Segment Open

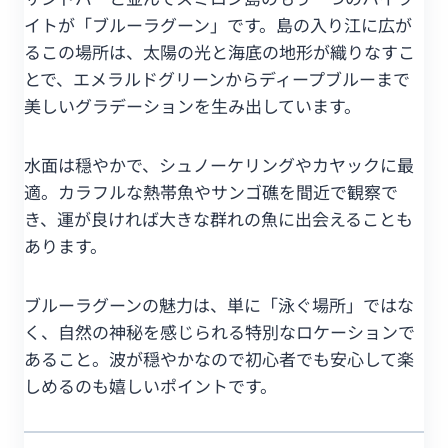
イトが「ブルーラグーン」です。島の入り江に広が
るこの場所は、太陽の光と海底の地形が織りなすこ
とで、エメラルドグリーンからディープブルーまで
美しいグラデーションを生み出しています。
水面は穏やかで、シュノーケリングやカヤックに最
適。カラフルな熱帯魚やサンゴ礁を間近で観察で
き、運が良ければ大きな群れの魚に出会えることも
あります。
ブルーラグーンの魅力は、単に「泳ぐ場所」ではな
く、自然の神秘を感じられる特別なロケーションで
あること。波が穏やかなので初心者でも安心して楽
しめるのも嬉しいポイントです。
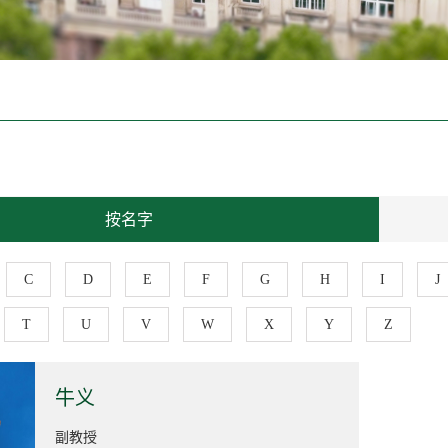
按名字
C
D
E
F
G
H
I
J
T
U
V
W
X
Y
Z
牛义
副教授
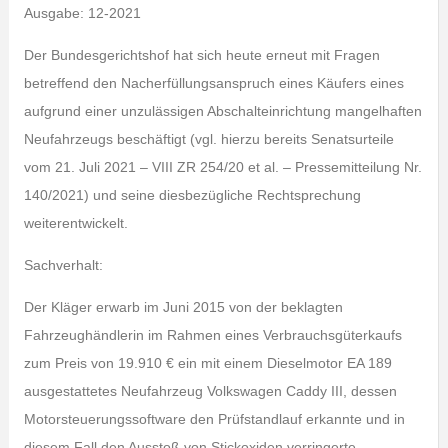
Ausgabe: 12-2021
Der Bundesgerichtshof hat sich heute erneut mit Fragen
betreffend den Nacherfüllungsanspruch eines Käufers eines
aufgrund einer unzulässigen Abschalteinrichtung mangelhaften
Neufahrzeugs beschäftigt (vgl. hierzu bereits Senatsurteile
vom 21. Juli 2021 – VIII ZR 254/20 et al. – Pressemitteilung Nr.
140/2021) und seine diesbezügliche Rechtsprechung
weiterentwickelt.
Sachverhalt:
Der Kläger erwarb im Juni 2015 von der beklagten
Fahrzeughändlerin im Rahmen eines Verbrauchsgüterkaufs
zum Preis von 19.910 € ein mit einem Dieselmotor EA 189
ausgestattetes Neufahrzeug Volkswagen Caddy III, dessen
Motorsteuerungssoftware den Prüfstandlauf erkannte und in
diesem Fall den Ausstoß von Stickoxiden verringerte.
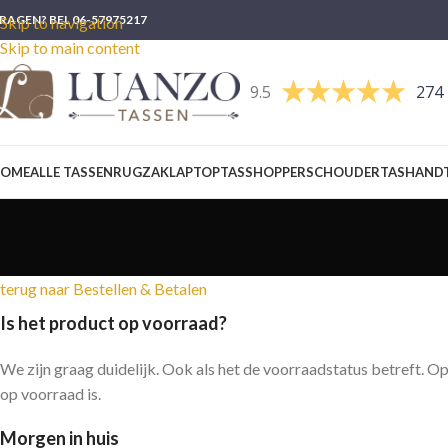
RAGEN? BEL 06-57975217
Skip to navigation
Skip to main content
9.5
274 
OME
ALLE TASSEN
RUGZAK
LAPTOPTAS
SHOPPER
SCHOUDERTAS
HAND
terug naar Bestellen & Betalen
Is het product op voorraad?
We zijn graag duidelijk. Ook als het de voorraadstatus betreft. Op
op voorraad is.
Morgen in huis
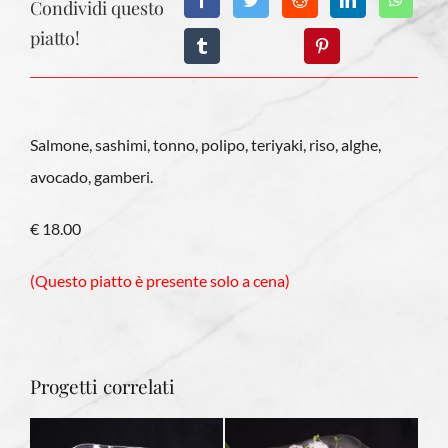
Condividi questo
piatto!
Salmone, sashimi, tonno, polipo, teriyaki, riso, alghe,
avocado, gamberi.
€ 18.00
(Questo piatto è presente solo a cena)
Progetti correlati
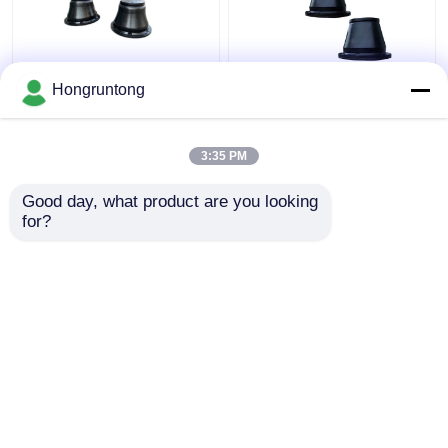
600H 코너 충격 펜더 가
1100h 콩형 해상 펜더
Hongruntong
벼운 내구성 고무 설치
넓은 접촉 얼굴 에너지
가 쉽다
효율성 부식 저항성
3:35 PM
최고의 가격
최고의 가격
Good day, what product are you looking 
for?
연락처
연락처
더 많은 것을 전망하십시
오
홈
사이트맵
연락처
Desktop Site
사이트맵
Privacy Policy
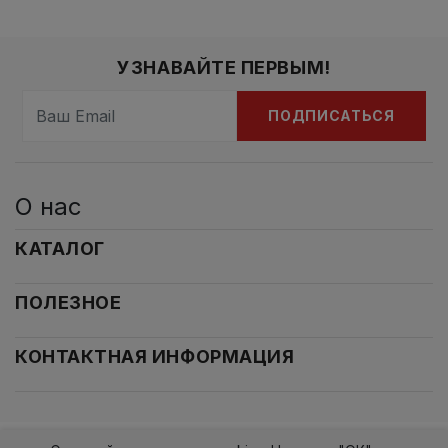
УЗНАВАЙТЕ ПЕРВЫМ!
ПОДПИСАТЬСЯ
О нас
КАТАЛОГ
ПОЛЕЗНОЕ
КОНТАКТНАЯ ИНФОРМАЦИЯ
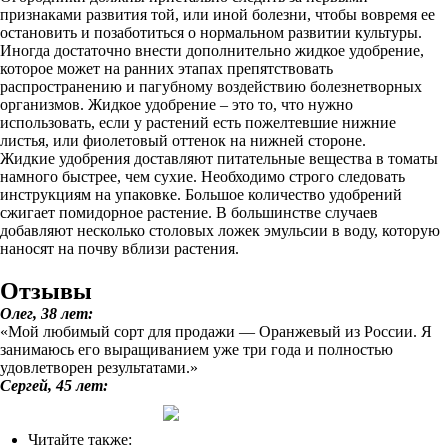
признаками развития той, или иной болезни, чтобы вовремя ее
остановить и позаботиться о нормальном развитии культуры.
Иногда достаточно внести дополнительно жидкое удобрение,
которое может на ранних этапах препятствовать
распространению и пагубному воздействию болезнетворных
организмов. Жидкое удобрение – это то, что нужно
использовать, если у растений есть пожелтевшие нижние
листья, или фиолетовый оттенок на нижней стороне.
Жидкие удобрения доставляют питательные вещества в томаты
намного быстрее, чем сухие. Необходимо строго следовать
инструкциям на упаковке. Большое количество удобрений
сжигает помидорное растение. В большинстве случаев
добавляют несколько столовых ложек эмульсии в воду, которую
наносят на почву вблизи растения.
Отзывы
Олег, 38 лет:
«Мой любимый сорт для продажи — Оранжевый из России. Я
занимаюсь его выращиванием уже три года и полностью
удовлетворен результатами.»
Сергей, 45 лет:
Читайте также:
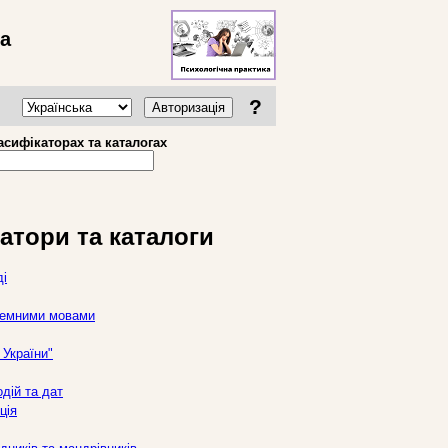
ва
?
Авторизація
асифікаторах та каталогах
атори та каталоги
ді
оземними мовами
України"
дій та дат
ція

Segment Closed

• ABOUT THIS TASK
Looking over the records, find each line with the word "piatto" and copy it.

• EXPECTED ANSWER
piatto!
(Questo piatto è presente solo a cena)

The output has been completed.